But as guest services people, we have a natural bent to want them to connect. So how we drag an undercover guest out of the shadows? I think there are three principles:

1. Honor their anonymity.

First, we don’t drag them out of the shadows. A stealthy guest may have valid reasons for their stealth. Maybe it’s an introverted personality. Perhaps they have some church hurt issues and are trying to figure out if yours is a place that can be trusted.

Whatever their motivation to remain unknown, be sure you’re checking your motivation for them to be known. Is it for their benefit or yours? For their relational growth or your numerical growth?

Make sure that your weekend service is a safe place for people to observe before they invest. Our Primer Posts series on “Guest Services from the Stage” contains several blog posts that will help you think through this.

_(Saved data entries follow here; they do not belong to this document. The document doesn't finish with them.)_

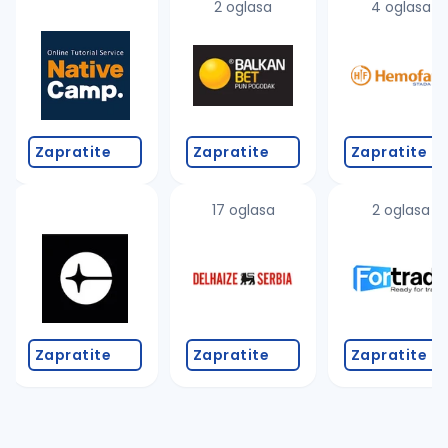
2 oglasa
4 oglasa
Zapratite
Zapratite
Zapratite
17 oglasa
2 oglasa
Zapratite
Zapratite
Zapratite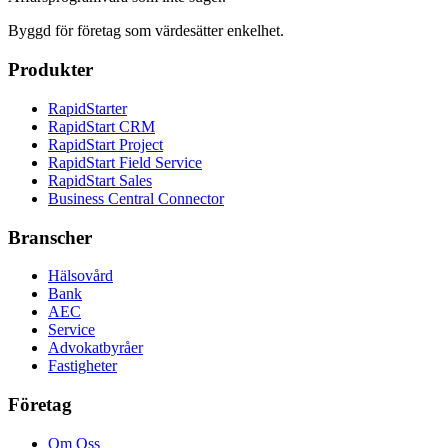
Byggd för företag som värdesätter enkelhet.
Produkter
RapidStarter
RapidStart CRM
RapidStart Project
RapidStart Field Service
RapidStart Sales
Business Central Connector
Branscher
Hälsovård
Bank
AEC
Service
Advokatbyråer
Fastigheter
Företag
Om Oss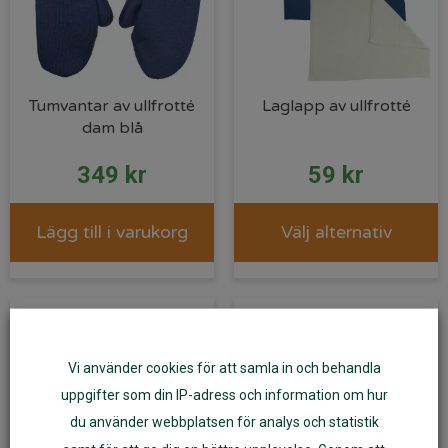
Tumvantar av ullfrotté
Laglapp av ullfrotté
dam blå
349
kr
59
kr
Lägg till i varukorg
Välj alternativ
Vi använder cookies för att samla in och behandla
uppgifter som din IP-adress och information om hur
du använder webbplatsen för analys och statistik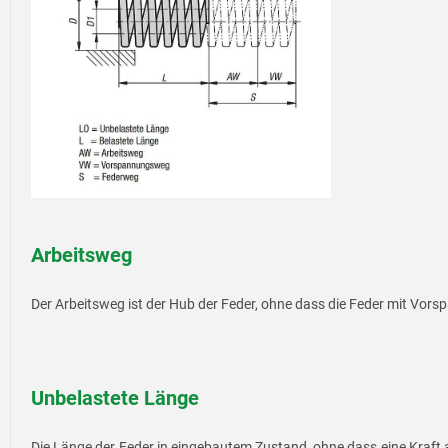
Arbeitsweg
Der Arbeitsweg ist der Hub der Feder, ohne dass die Feder mit Vor
Unbelastete Länge
Die Länge der Feder in eingebautem Zustand, ohne dass eine Kraft 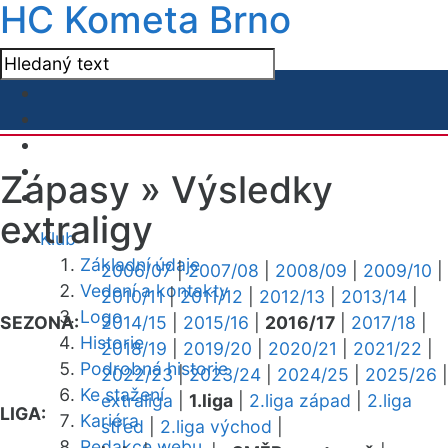
HC Kometa Brno
Zápasy »
Výsledky
extraligy
Klub
Základní údaje
2006/07
|
2007/08
|
2008/09
|
2009/10
|
Vedení a kontakty
2010/11
|
2011/12
|
2012/13
|
2013/14
|
Logo
SEZONA:
2014/15
|
2015/16
|
2016/17
|
2017/18
|
Historie
2018/19
|
2019/20
|
2020/21
|
2021/22
|
Podrobná historie
2022/23
|
2023/24
|
2024/25
|
2025/26
|
Ke stažení
extraliga
|
1.liga
|
2.liga západ
|
2.liga
LIGA:
Kariéra
střed
|
2.liga východ
|
Redakce webu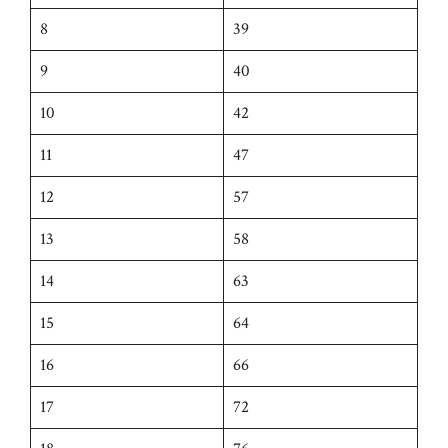
8
39
9
40
10
42
11
47
12
57
13
58
14
63
15
64
16
66
17
72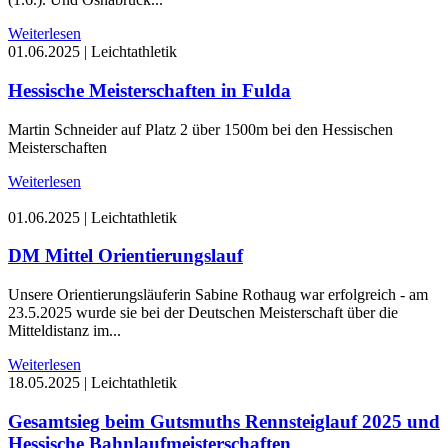
Weiterlesen
01.06.2025
|
Leichtathletik
Hessische Meisterschaften in Fulda
Martin Schneider auf Platz 2 über 1500m bei den Hessischen
Meisterschaften
Weiterlesen
01.06.2025
|
Leichtathletik
DM Mittel Orientierungslauf
Unsere Orientierungsläuferin Sabine Rothaug war erfolgreich - am
23.5.2025 wurde sie bei der Deutschen Meisterschaft über die
Mitteldistanz im...
Weiterlesen
18.05.2025
|
Leichtathletik
Gesamtsieg beim Gutsmuths Rennsteiglauf 2025 und
Hessische Bahnlaufmeisterschaften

2. Provide obvious on-ramps.

Whether it’s a first-time guest tent, a welcome center, or a strategy for capturing info digitally, you need to talk about your on-ramps at every turn. An on-ramp is an opportunity to connect. It’s optional, not forced. But it also shouldn’t be assumed. If you have a first-time guest tent, mention it every single weekend and tell what it’s for. If you have a newcomers event, talk about it frequently and explain how to sign up for it.

You can’t force a guest to take advantage of any of these things, but when they’re ready, you need to be ready.

3. Celebrate … don’t denigrate.

Any step…no matter how small…is still a step. And those steps should be celebrated appropriately. We should never shame a guest or tease a guest for taking a step, no matter how long it took them to get there. (And let me confess here: I’ve been guilty of doing this in what I thought was a good-natured way. I just wonder what the guest thought of it.)

We denigrate when we say things like, “It’s about time!” or “If you had attended our newcomers event, you’d know this.” or “You can’t do __ until you go through our membership class.” While any of those things may have a ring of truth to them, we honor our guests far more by cheering them on when they’re ready to take that step, rather than shaming them because they’re just now taking it.